幫他開門的獄警看著祝大彪的背影,忍不住提醒了一句。
以獄警當差20多年看人的眼光,祝大彪這種面相天生就是那種桀驁不馴之徒,想讓他們這種人安分守己討生活,估計難咯。
他們的歸屬不是某天被人砍死,就是再次犯事被抓進來。
在古代,這類人一旦犯了事,直接往山裡一躲,就變成了剪徑的強盜,或者是打家劫舍的土匪;在現代社會,以國家對社會的掌控力度,敢犯事就是找死。

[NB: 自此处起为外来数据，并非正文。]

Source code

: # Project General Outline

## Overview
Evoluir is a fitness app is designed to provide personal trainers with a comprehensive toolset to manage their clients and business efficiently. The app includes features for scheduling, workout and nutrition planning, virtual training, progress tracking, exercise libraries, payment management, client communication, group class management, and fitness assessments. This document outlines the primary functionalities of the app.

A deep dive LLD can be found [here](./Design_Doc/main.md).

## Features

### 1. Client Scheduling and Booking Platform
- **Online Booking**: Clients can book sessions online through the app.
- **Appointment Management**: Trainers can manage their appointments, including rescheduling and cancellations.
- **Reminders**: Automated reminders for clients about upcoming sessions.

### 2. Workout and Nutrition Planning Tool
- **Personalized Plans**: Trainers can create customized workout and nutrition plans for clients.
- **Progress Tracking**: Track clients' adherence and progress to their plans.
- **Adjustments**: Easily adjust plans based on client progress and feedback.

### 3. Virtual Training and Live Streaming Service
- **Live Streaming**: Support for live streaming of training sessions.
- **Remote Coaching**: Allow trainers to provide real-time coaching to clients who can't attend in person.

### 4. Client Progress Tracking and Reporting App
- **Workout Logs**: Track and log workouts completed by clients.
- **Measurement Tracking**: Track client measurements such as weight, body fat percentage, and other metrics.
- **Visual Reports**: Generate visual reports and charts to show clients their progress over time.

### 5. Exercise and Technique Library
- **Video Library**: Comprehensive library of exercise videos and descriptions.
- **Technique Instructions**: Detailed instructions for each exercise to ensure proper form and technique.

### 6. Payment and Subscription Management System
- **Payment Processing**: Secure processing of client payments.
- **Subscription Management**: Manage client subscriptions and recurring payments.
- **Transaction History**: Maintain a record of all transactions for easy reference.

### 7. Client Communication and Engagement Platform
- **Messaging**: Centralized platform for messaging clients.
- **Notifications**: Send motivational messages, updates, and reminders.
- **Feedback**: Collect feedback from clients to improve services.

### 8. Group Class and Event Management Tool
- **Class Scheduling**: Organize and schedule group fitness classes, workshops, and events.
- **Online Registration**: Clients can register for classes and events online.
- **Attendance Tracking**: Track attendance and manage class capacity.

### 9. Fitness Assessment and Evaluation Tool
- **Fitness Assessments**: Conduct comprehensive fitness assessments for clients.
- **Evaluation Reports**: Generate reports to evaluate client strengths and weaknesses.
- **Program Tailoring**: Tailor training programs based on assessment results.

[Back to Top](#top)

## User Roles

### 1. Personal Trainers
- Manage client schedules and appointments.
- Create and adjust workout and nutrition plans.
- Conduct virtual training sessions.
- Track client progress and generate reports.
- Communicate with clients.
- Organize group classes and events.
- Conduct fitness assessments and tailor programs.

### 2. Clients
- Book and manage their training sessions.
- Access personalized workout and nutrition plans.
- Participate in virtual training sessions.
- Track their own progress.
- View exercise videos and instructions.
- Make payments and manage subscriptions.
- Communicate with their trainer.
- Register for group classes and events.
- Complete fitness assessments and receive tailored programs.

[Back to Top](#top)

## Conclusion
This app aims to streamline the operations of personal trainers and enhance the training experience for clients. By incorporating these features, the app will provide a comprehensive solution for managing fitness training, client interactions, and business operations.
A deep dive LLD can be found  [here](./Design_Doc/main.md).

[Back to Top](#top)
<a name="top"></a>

“謝了,承你吉言,希望不會再有這麼一天!”祝大彪沒有回頭,朝身後拱手謝道。
這一身的江湖習氣,看得獄警直搖頭,什麼年代了,誰還興這種做派。
“快看,大哥出來了!”
離監獄100多米開外的馬路邊,3箇中年人早已等候在此,其中一個瘦高個指著遠處走來的祝大彪興奮地說道。
“大哥、大哥……”
祝大彪剛走出監獄的警戒範圍,等候的3箇中年人立馬圍上來喊道。
祝大彪愣了有好幾秒,才激動地喊道:“阿才、濤子、鄺三!!!!”
“大哥,是我們!”
祝大彪:“9年了,想不到你們還能記得我這個大哥。”
叫阿才的瘦高個說道:“大哥,說什麼胡話呢,當年咱們一起歃血為盟,一起犯的事被抓,我們幾個判的刑少一些,比你早出來幾年而已。這些年來,我們無時無刻不盼著你出獄,帶著我們重整雄風呢!”
“我還沒問呢,你們放出來多久了?”祝大彪問道。
阿才:“大哥,我比你早2年出來,濤子和鄺三出來得早些,讓他倆跟你說吧!”
濤子:“大哥,我是3年前刑滿釋放的。”
“大哥,我當年判刑最少,改造也積極,出來最早,我是5年前放出來的。”鄺三有點不好意思地說道。
祝大彪:“這些年,大家過得好嗎?”
三人默默地低下頭,一臉悲切,阿才回應道:“大哥,我們幾個人一沒手藝,二又坐過牢,正經的單位誰敢招我們,只能幹些出賣體力的零碎活計,大家過得都苦。”